“Il futuro è solo l’inizio”. Ma con la legge di stabilità è l’Italia che non ha futuro

di Franco Mostacci
pubblicato sul Foglietto della Ricerca
bob_marley
Il futuro è solo l’inizio
, recitava il motto della convention renziana appena conclusasi (copiando peraltro il titolo di un libro su Bob Marley). Ma se il metro di giudizio è la Legge di stabilità 2015, non c’è da stare molto allegri.

Per l’anno che si sta concludendo, il governo riuscirà probabilmente a non sforare il 3 per cento del deficit in rapporto al Pil, grazie alle modifiche introdotte dall’Istat con il passaggio al nuovo sistema dei conti nazionali. La  rivalutazione del prodotto, ma soprattutto l’esclusione dagli interessi passivi degli oneri sui contratti derivati hanno, infatti, evitato una ricaduta nella procedura per deficit eccessivi per violazione del Patto di stabilità e crescita.

Archiviata la pratica, l’attenzione si è spostata sui disegni di legge Stabilità e Bilancio, che l’articolo 7 della legge 196/2009 prevede siano presentati alle Camere entro il 15 ottobre, ma che sono approdati in Parlamento solo nella giornata di sabato 25.

Contemporaneamente, secondo il calendario previsto dal regolamento UE n. 473/2013 in vigore dallo scorso anno, il Governo ha anche trasmesso a Bruxelles il Documento programmatico di bilancio (DPB).

Al termine di 10 giorni, durante i quali la Commissione europea ha contestato all’Italia la deviazione dal percorso di aggiustamento verso l’obiettivo di medio termine (il pareggio di bilancio strutturale, cioè al netto degli effetti negativi del ciclo economico), la Ragioneria Generale dello Stato ha esitato ad apporre il visto di conformità (“bollinatura”) e il Quirinale ha preso tempo per controfirmare i provvedimenti, i due disegni di legge hanno finalmente visto la luce.

Nel frattempo – con un numero degno dei migliori illusionisti – vuoi per le pressioni dall’Europa, vuoi per le obiezioni del Ragioniere Generale, i numeri sono cambiati e non è più la manovra da 36 miliardi di euro, di cui 11 di spesa a deficit, che Renzi aveva orgogliosamente illustrato a suon di slide nella conferenza stampa del 15 ottobre e di cui si è parlato per diversi giorni.

Tanto per fare un esempio, la decontribuzione integrale della componente lavoro dall’Irap farà risparmiare alle imprese 2,7 miliardi e non 5 come promesso.

Il nodo principale resta, però, quello delle coperture, in quanto i tagli alla spesa dello Stato centrale e degli enti locali, il recupero dall’evasione fiscale, i proventi dalla tassazione delle slot machine e delle rendite, appaiono fin troppo aleatori.

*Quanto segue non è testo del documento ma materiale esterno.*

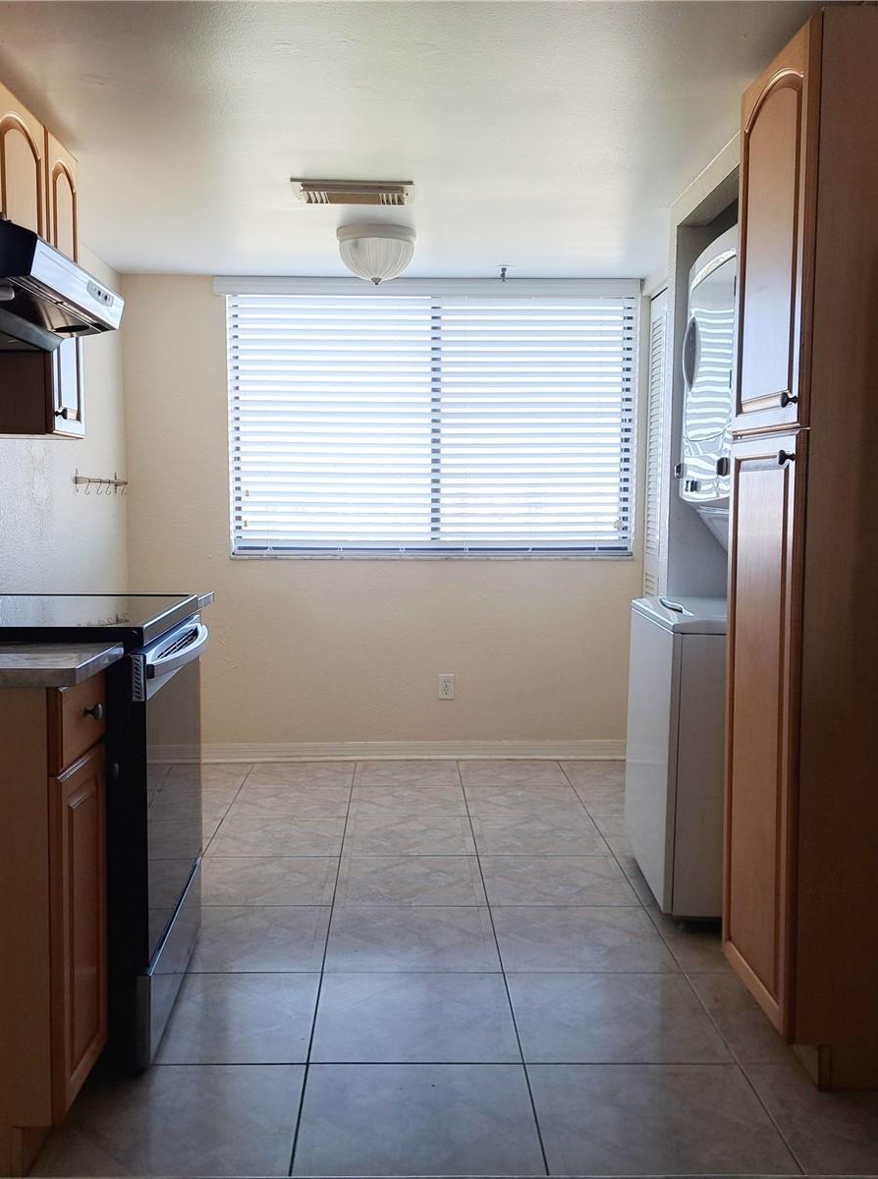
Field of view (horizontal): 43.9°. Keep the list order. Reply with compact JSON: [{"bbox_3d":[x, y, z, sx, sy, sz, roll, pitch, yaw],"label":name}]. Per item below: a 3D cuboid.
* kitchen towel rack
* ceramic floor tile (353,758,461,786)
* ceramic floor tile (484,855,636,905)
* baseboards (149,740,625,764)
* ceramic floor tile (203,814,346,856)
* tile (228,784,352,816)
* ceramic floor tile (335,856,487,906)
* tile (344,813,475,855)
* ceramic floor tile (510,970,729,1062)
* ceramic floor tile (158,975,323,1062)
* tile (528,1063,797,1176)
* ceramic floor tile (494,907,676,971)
[{"bbox_3d":[-1.318,-0.414,4.245,0.060,0.096,0.740,0,5,-2],"label":"kitchen towel rack"},{"bbox_3d":[-0.137,0.803,4.752,0.453,0.010,0.450,0,5,-2],"label":"ceramic floor tile"},{"bbox_3d":[0.367,0.920,3.438,0.455,0.010,0.455,0,4,-2],"label":"ceramic floor tile"},{"bbox_3d":[-0.253,0.739,4.930,2.244,0.087,0.015,0,5,-2],"label":"baseboards"},{"bbox_3d":[-0.562,0.879,3.861,0.455,0.010,0.455,0,4,-2],"label":"ceramic floor tile"},{"bbox_3d":[-0.583,0.846,4.333,0.457,0.010,0.457,1,5,-2],"label":"tile"},{"bbox_3d":[-0.088,0.915,3.410,0.453,0.010,0.450,0,5,-2],"label":"ceramic floor tile"},{"bbox_3d":[-0.106,0.887,3.898,0.457,0.010,0.457,1,5,-2],"label":"tile"},{"bbox_3d":[0.404,1.002,2.558,0.457,0.010,0.457,1,5,-2],"label":"ceramic floor tile"},{"bbox_3d":[-0.513,0.983,2.494,0.455,0.010,0.455,0,4,-2],"label":"ceramic floor tile"},{"bbox_3d":[0.416,1.028,2.084,0.453,0.010,0.450,0,5,-2],"label":"tile"},{"bbox_3d":[0.384,0.953,2.979,0.453,0.010,0.450,0,5,-2],"label":"ceramic floor tile"}]

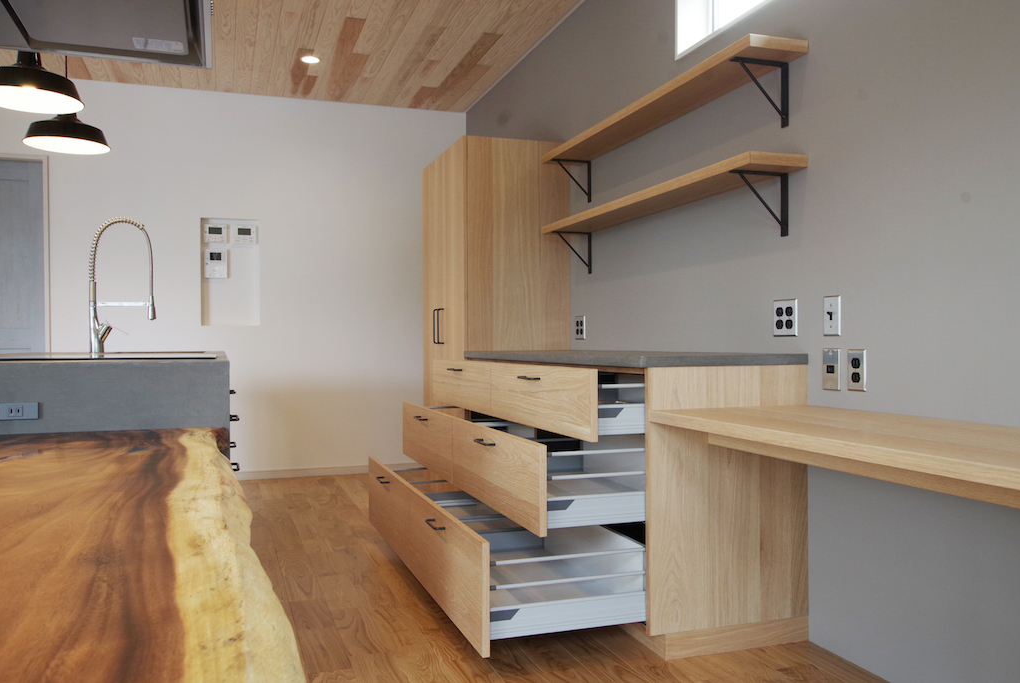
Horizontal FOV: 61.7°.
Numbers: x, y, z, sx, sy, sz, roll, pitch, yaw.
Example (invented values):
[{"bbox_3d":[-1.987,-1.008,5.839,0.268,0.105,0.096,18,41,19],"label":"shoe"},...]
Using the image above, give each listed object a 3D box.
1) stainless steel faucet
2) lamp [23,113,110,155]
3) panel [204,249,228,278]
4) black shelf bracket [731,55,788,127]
[{"bbox_3d":[-1.829,-0.261,4.029,0.275,0.635,0.065,0,0,-18],"label":"stainless steel faucet"},{"bbox_3d":[-1.861,-0.904,3.583,0.330,0.165,0.330,0,0,-19],"label":"lamp"},{"bbox_3d":[-1.904,-0.503,5.529,0.145,0.187,0.027,0,0,-18],"label":"panel"},{"bbox_3d":[0.750,-0.746,2.563,0.185,0.190,0.037,0,0,-18],"label":"black shelf bracket"}]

Sono elevate, quindi, le probabilità che scattino le clausole di salvaguardia che consistono in aumenti delle aliquote Iva e delle accise sui carburanti.
Se ciò avvenisse, il taglio delle tasse sarebbe finanziato con nuove tasse, senza presumibili effetti redistributivi.

Ciò non sembra aver scalfito l’ottimismo del Governo che ha risposto alla Commissione europea difendendo il proprio operato e proponendo come contropartita una riduzione dello 0,3 del deficit/Pil.

Il clima della Leopolda sembra aver contagiato anche il Ministero dell’Economia e non è da escludere di vedere il ministro Padoan, con le treccine rasta, aggirarsi per i corridoi di via XX Settembre intonando Everything’s gonna be alright. Sperando che gli italiani ci credano.